The pipeline script below serves as a template for creating stages in your Jenkins Pipeline for testing your APIs with API Fortress’ tests that are stored in Github. If you’d like to take a look at the documentation for APIF-Auto, click here.


It’s important to note that this is an 
example of a Jenkins Pipeline. Experienced Jenkins users are free to configure their workflow as best suits their needs.

node {
def mvnHome
stage('Preparation') {
git 'https://github.com/theirish81/temp.git'
}
stage('Build') {

}
stage('API Fortress'){
sh 'python /var/jenkins_home/apif-auto/apif-push.py jenkins_project -r -p testing/apifortress'
sh 'mkdir -p target/apifortress'
sh 'python /var/jenkins_home/apif-auto/apif-run.py run-all jenkins_project -S -f junit -o target/apifortress/junit.xml'
}
stage('Results') {
junit '**/target/apifortress/junit.xml'
}
}

Let’s break down what’s happening in the script above:

  • First, we have the “Preparation” stage, this is where we will define the Github repository where we have the tests stored. 
  • Next, we have the “API Fortress” stage, where a few things are happening:
    • sh 'python /var/jenkins_home/apif-auto/apif-push.py jenkins_project -r -p testing/apifortress' This is the command that will pull the tests from the Github repository we defined in the first step and push them into the API Fortress project “jenkins_project” using the apif-push.py tool.
    • sh 'mkdir -p target/apifortress' This is the command that will create a directory to store the results from our API Fortress test executions. Remember the -p flag!
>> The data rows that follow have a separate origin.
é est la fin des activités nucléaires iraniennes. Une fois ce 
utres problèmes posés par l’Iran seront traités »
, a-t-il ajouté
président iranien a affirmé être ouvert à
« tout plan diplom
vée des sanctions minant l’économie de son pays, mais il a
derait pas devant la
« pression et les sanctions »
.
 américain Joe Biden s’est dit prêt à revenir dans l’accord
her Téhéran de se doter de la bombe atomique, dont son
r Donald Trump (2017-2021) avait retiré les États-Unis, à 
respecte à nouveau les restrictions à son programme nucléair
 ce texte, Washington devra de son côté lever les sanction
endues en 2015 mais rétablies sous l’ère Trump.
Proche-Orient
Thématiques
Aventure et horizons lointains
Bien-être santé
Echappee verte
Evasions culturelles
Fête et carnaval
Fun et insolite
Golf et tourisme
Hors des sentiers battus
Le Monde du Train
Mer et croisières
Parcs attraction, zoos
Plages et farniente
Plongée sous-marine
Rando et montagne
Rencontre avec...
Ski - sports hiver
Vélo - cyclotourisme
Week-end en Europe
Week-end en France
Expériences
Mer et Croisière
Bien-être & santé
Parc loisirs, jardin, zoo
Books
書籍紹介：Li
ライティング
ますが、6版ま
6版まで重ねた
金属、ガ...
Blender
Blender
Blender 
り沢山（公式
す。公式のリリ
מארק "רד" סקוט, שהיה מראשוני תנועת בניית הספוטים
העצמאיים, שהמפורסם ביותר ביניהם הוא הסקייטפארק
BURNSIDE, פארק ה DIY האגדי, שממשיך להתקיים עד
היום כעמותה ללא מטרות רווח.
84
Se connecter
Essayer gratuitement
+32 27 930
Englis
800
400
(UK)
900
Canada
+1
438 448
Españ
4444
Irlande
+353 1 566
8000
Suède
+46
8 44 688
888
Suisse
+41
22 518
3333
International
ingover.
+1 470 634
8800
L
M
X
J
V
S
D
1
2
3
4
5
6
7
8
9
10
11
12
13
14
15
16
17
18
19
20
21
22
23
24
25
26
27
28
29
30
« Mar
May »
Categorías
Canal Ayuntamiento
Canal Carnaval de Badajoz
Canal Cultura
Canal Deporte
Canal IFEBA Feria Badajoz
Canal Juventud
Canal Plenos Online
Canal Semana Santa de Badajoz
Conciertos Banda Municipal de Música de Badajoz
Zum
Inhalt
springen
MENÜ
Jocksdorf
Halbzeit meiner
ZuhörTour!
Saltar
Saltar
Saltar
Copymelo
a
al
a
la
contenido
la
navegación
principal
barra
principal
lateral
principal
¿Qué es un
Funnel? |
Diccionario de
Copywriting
It’ll keep the pipeline from overwriting the directory if it already exists in the future.
    • sh 'python /var/jenkins_home/apif-auto/apif-run.py run-all jenkins_project -S -f junit -o target/apifortress/junit.xml' This is the command that will execute all the tests we pushed into the “jenkins_project” using the apif-run.py tool and store the returned junit test results into the directory we created in the previous step. 
  • Finally, we have the “Results” stage, where we evaluate the junit results to see if the test passed or failed.
By using the above workflow, we have a modular method of running API Fortress tests stored in Github in authenticated mode in our Jenkins pipeline.